- DATASET EXTRACT:
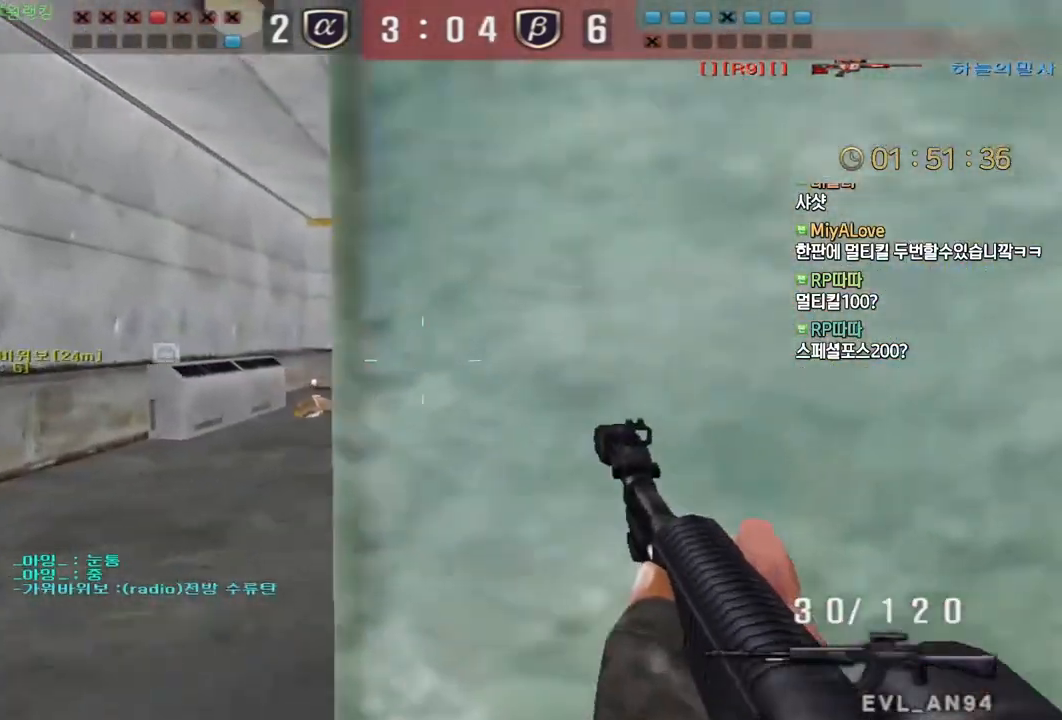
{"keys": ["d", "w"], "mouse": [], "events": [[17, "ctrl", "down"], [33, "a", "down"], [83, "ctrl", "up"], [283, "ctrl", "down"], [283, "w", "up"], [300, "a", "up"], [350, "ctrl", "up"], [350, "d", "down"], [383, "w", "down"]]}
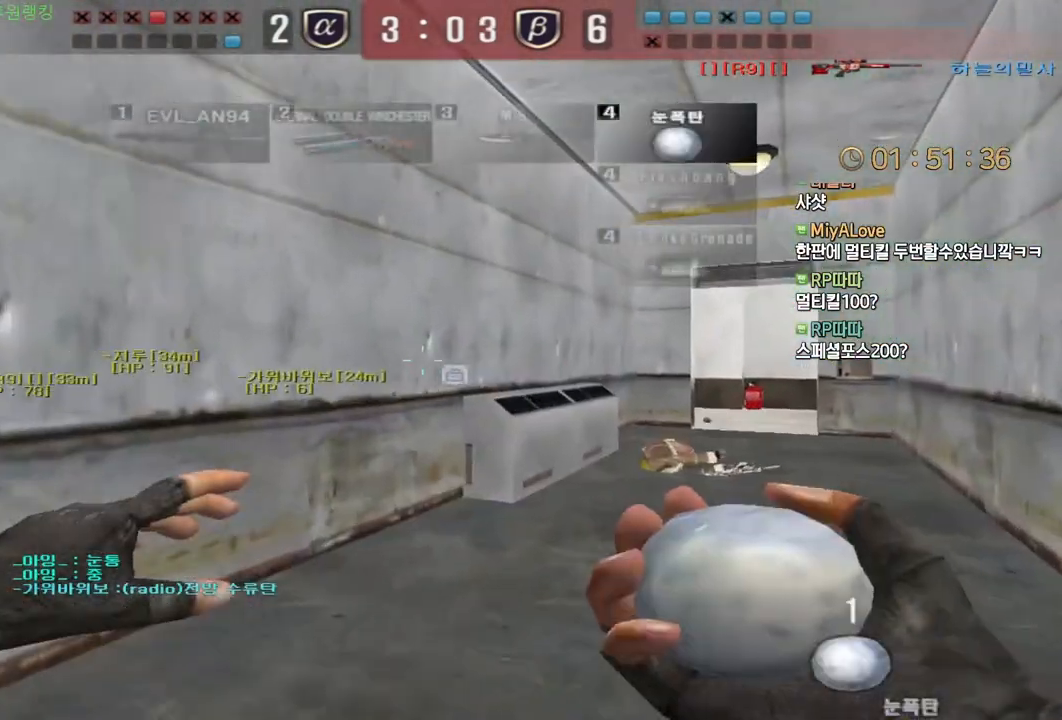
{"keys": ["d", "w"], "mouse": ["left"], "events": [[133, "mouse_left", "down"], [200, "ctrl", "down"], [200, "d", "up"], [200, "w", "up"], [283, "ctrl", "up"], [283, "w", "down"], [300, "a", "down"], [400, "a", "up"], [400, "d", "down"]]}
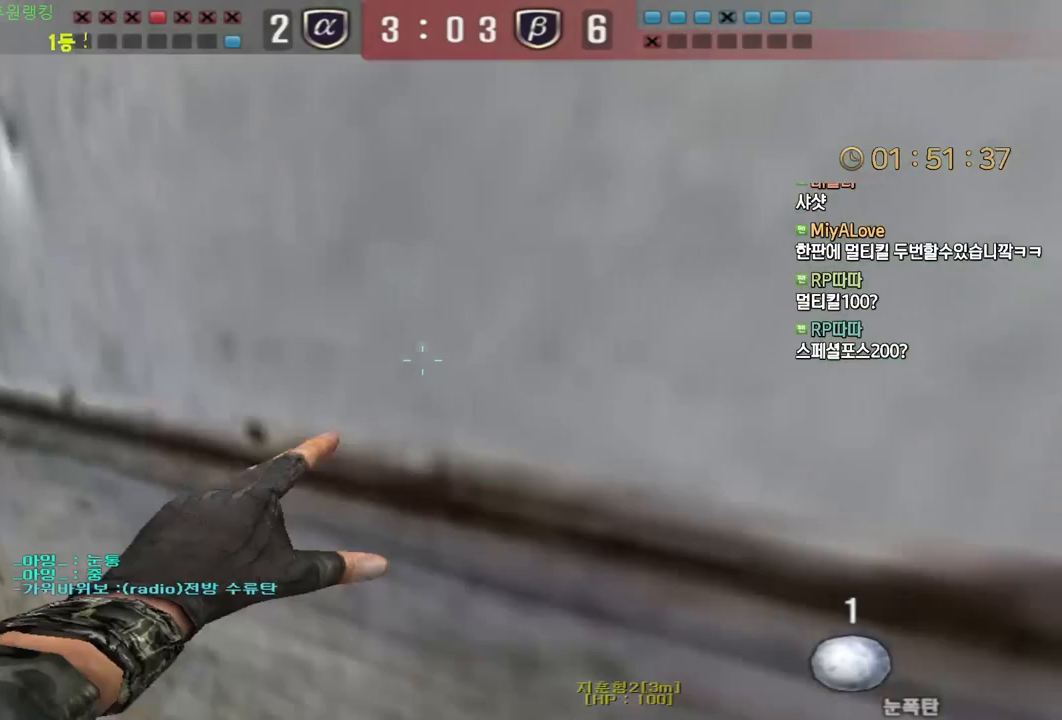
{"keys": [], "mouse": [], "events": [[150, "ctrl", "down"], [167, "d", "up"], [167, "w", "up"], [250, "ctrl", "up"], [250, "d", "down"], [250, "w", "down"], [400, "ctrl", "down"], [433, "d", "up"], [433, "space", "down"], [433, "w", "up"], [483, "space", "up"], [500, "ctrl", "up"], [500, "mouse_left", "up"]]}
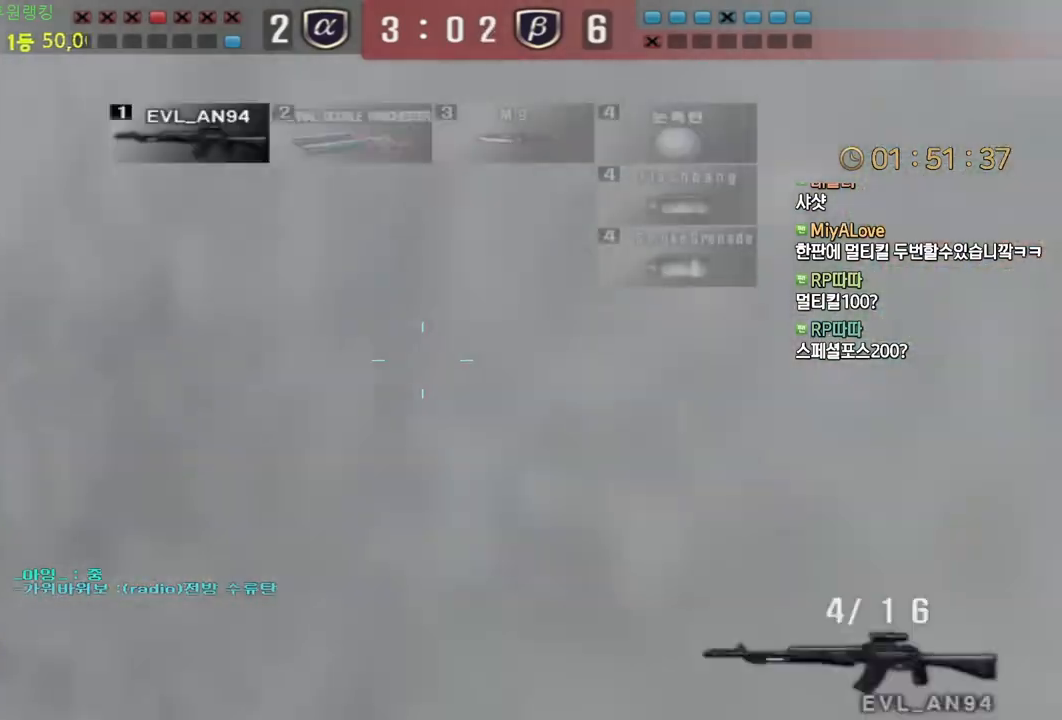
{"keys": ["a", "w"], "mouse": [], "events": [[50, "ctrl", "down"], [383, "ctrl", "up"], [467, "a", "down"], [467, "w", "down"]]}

- WHAT THE TASK REQUIRES:
Send back the data above word for word, with the pictures left out.

- TASK SOLUTION:
{"keys": ["d", "w"], "mouse": [], "events": [[17, "ctrl", "down"], [33, "a", "down"], [83, "ctrl", "up"], [283, "ctrl", "down"], [283, "w", "up"], [300, "a", "up"], [350, "ctrl", "up"], [350, "d", "down"], [383, "w", "down"]]}
{"keys": ["d", "w"], "mouse": ["left"], "events": [[133, "mouse_left", "down"], [200, "ctrl", "down"], [200, "d", "up"], [200, "w", "up"], [283, "ctrl", "up"], [283, "w", "down"], [300, "a", "down"], [400, "a", "up"], [400, "d", "down"]]}
{"keys": [], "mouse": [], "events": [[150, "ctrl", "down"], [167, "d", "up"], [167, "w", "up"], [250, "ctrl", "up"], [250, "d", "down"], [250, "w", "down"], [400, "ctrl", "down"], [433, "d", "up"], [433, "space", "down"], [433, "w", "up"], [483, "space", "up"], [500, "ctrl", "up"], [500, "mouse_left", "up"]]}
{"keys": ["a", "w"], "mouse": [], "events": [[50, "ctrl", "down"], [383, "ctrl", "up"], [467, "a", "down"], [467, "w", "down"]]}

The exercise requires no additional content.